[Stored items]
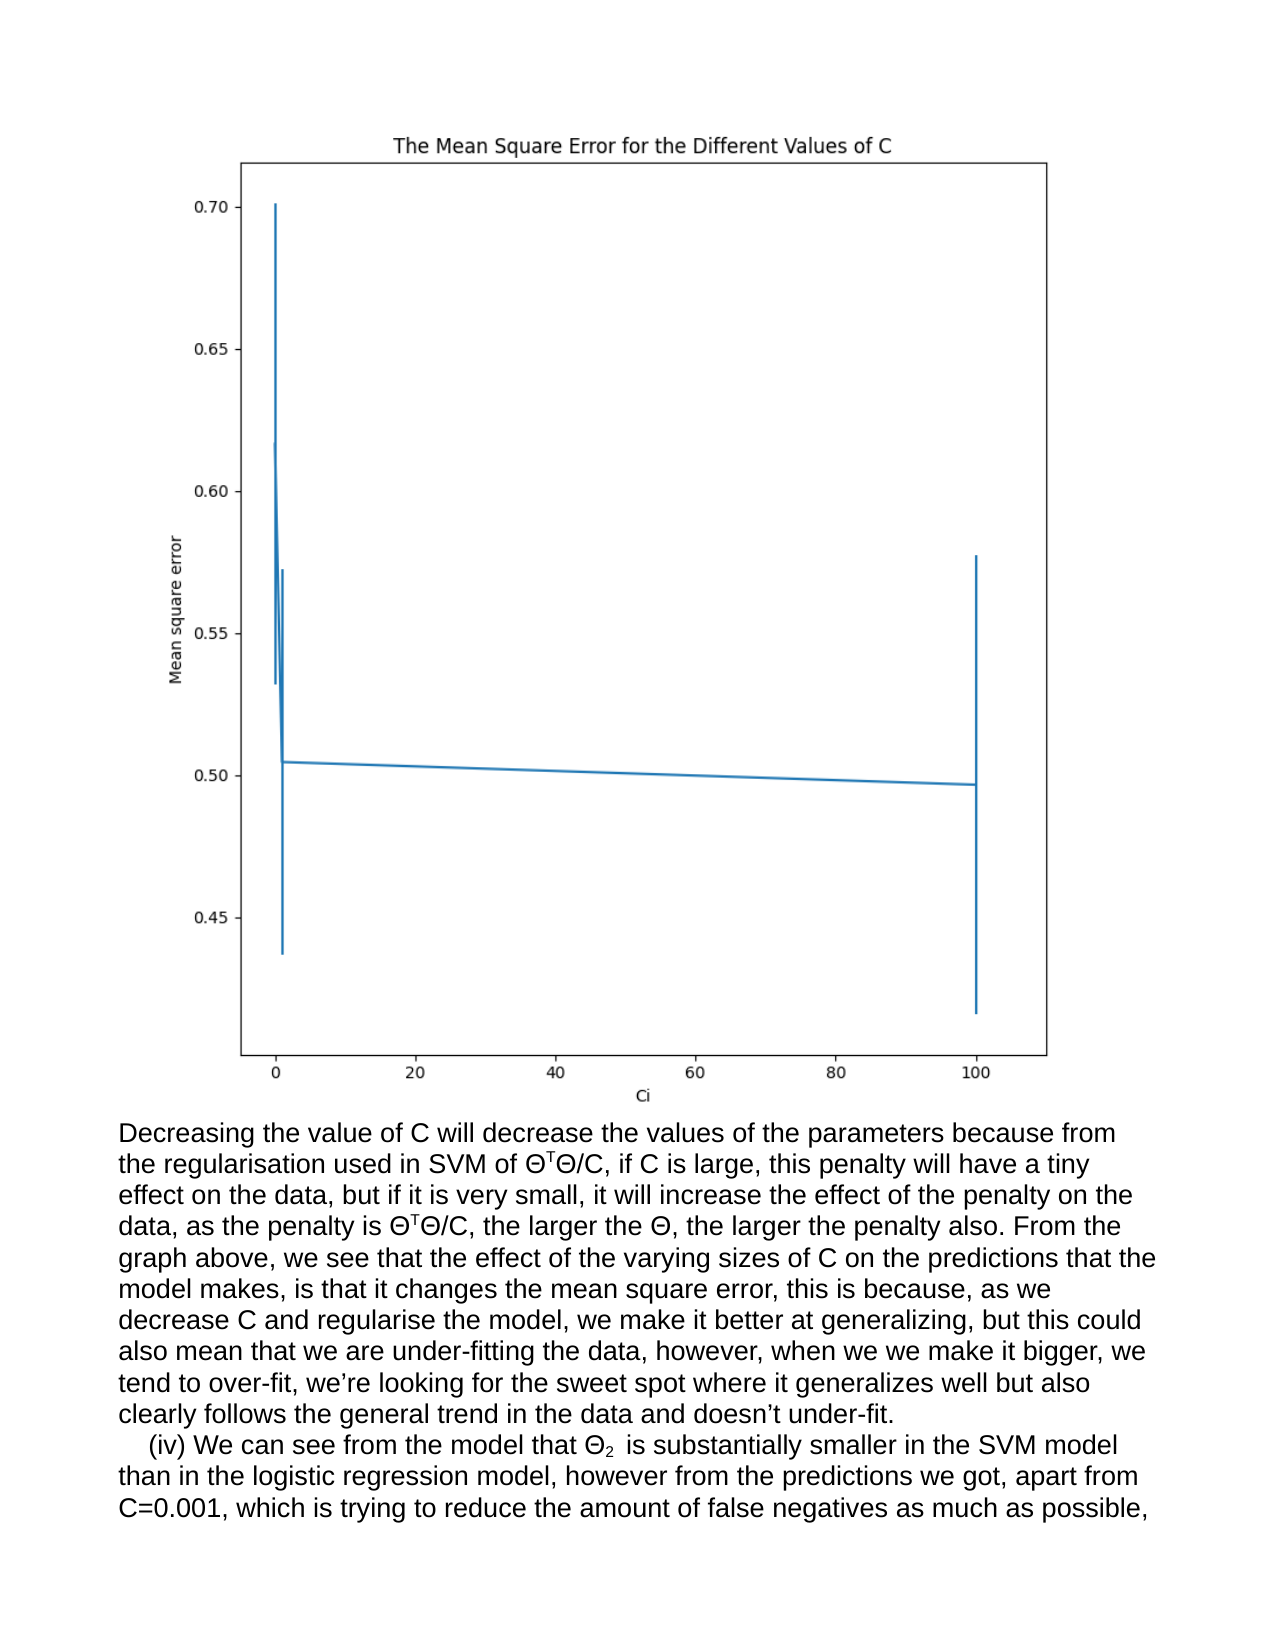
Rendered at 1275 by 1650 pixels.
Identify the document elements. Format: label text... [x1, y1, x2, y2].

text Decreasing the value of C will decrease the values of the parameters because from the regularisation used in SVM of ΘTΘ/C, if C is large, this penalty will have a tiny effect on the data, but if it is very small, it will increase the effect of the penalty on the data, as the penalty is ΘTΘ/C, the larger the Θ, the larger the penalty also. From the graph above, we see that the effect of the varying sizes of C on the predictions that the model makes, is that it changes the mean square error, this is because, as we decrease C and regularise the model, we make it better at generalizing, but this could also mean that we are under-fitting the data, however, when we we make it bigger, we tend to over-fit, we’re looking for the sweet spot where it generalizes well but also clearly follows the general trend in the data and doesn’t under-fit. [118, 118, 1157, 1429]
text (iv) We can see from the model that Θ2 is substantially smaller in the SVM model than in the logistic regression model, however from the predictions we got, apart from C=0.001, which is trying to reduce the amount of false negatives as much as possible, [118, 1429, 1157, 1523]
picture [153, 127, 1072, 1117]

### PROBLEM REQUIREMENTS
Retype every line of the data above word for word, leaving the pictures out of your answer.

### SOLUTION BELOW
Rendered at 1275 by 1650 pixels.
Identify the document elements. Format: label text... [x1, y1, x2, y2].

text Decreasing the value of C will decrease the values of the parameters because from the regularisation used in SVM of ΘTΘ/C, if C is large, this penalty will have a tiny effect on the data, but if it is very small, it will increase the effect of the penalty on the data, as the penalty is ΘTΘ/C, the larger the Θ, the larger the penalty also. From the graph above, we see that the effect of the varying sizes of C on the predictions that the model makes, is that it changes the mean square error, this is because, as we decrease C and regularise the model, we make it better at generalizing, but this could also mean that we are under-fitting the data, however, when we we make it bigger, we tend to over-fit, we’re looking for the sweet spot where it generalizes well but also clearly follows the general trend in the data and doesn’t under-fit. [118, 118, 1157, 1429]
text (iv) We can see from the model that Θ2 is substantially smaller in the SVM model than in the logistic regression model, however from the predictions we got, apart from C=0.001, which is trying to reduce the amount of false negatives as much as possible, [118, 1429, 1157, 1523]
picture [153, 127, 1072, 1117]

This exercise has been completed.